**TO DO:** Once the pictures are set aside, reproduce the entries below exactly.

Records from a data collection:
⟨

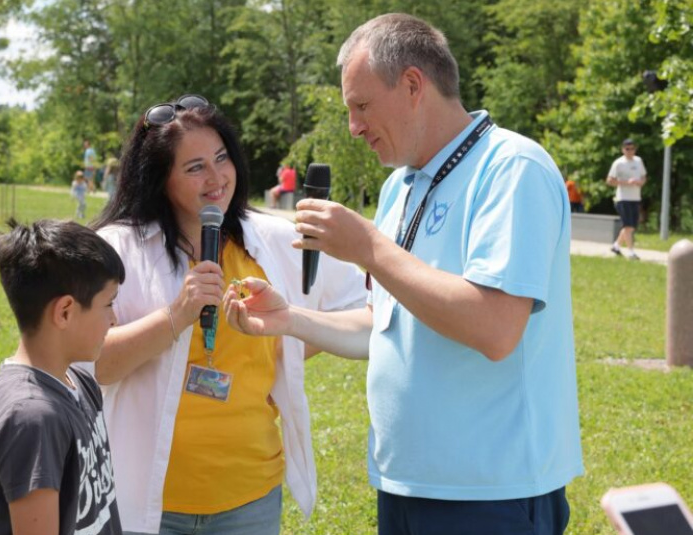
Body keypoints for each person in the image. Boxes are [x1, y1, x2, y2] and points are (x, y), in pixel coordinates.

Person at [224, 13, 583, 535]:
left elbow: (496, 328)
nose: (354, 126)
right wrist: (291, 319)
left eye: (362, 105)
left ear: (414, 84)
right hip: (406, 484)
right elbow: (385, 325)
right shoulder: (401, 186)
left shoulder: (510, 168)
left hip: (492, 492)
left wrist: (368, 246)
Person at [88, 94, 367, 535]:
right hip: (147, 499)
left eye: (222, 158)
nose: (216, 178)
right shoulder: (118, 249)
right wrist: (177, 315)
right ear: (161, 179)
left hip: (250, 495)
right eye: (194, 167)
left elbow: (360, 305)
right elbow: (93, 363)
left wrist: (286, 342)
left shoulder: (273, 239)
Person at [0, 218, 125, 535]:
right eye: (108, 304)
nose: (114, 318)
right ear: (65, 311)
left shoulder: (78, 382)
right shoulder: (32, 418)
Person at [607, 138, 646, 260]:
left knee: (631, 226)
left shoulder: (638, 161)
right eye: (627, 149)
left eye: (632, 148)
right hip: (623, 198)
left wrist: (640, 182)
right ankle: (631, 251)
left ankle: (616, 245)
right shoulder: (618, 163)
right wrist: (626, 182)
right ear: (623, 149)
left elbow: (644, 177)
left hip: (635, 197)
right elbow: (610, 180)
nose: (630, 151)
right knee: (628, 226)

⟩

**RESPONSE TO THIS TASK:**
Body keypoints for each person in the image. Boxes are [x1, y1, x2, y2] and points are (x, y), in pixel coordinates.

Person at [224, 13, 583, 535]:
left elbow: (496, 328)
nose: (354, 126)
right wrist: (291, 319)
left eye: (362, 105)
left ear: (414, 84)
right hip: (406, 484)
right elbow: (385, 325)
right shoulder: (401, 186)
left shoulder: (510, 168)
left hip: (492, 492)
left wrist: (368, 246)
Person at [88, 94, 367, 535]:
right hip: (147, 499)
left eye: (222, 158)
nose: (216, 178)
right shoulder: (118, 249)
right wrist: (177, 315)
right ear: (161, 179)
left hip: (250, 495)
right eye: (194, 167)
left elbow: (360, 305)
right elbow: (93, 363)
left wrist: (286, 342)
left shoulder: (273, 239)
Person at [0, 218, 125, 535]:
right eye: (108, 304)
nose: (114, 318)
right ear: (65, 311)
left shoulder: (78, 382)
right shoulder: (32, 418)
Person at [607, 138, 646, 260]:
left knee: (631, 226)
left shoulder: (638, 161)
right eye: (627, 149)
left eye: (632, 148)
right hip: (623, 198)
left wrist: (640, 182)
right ankle: (631, 251)
left ankle: (616, 245)
right shoulder: (618, 163)
right wrist: (626, 182)
right ear: (623, 149)
left elbow: (644, 177)
left hip: (635, 197)
right elbow: (610, 180)
nose: (630, 151)
right knee: (628, 226)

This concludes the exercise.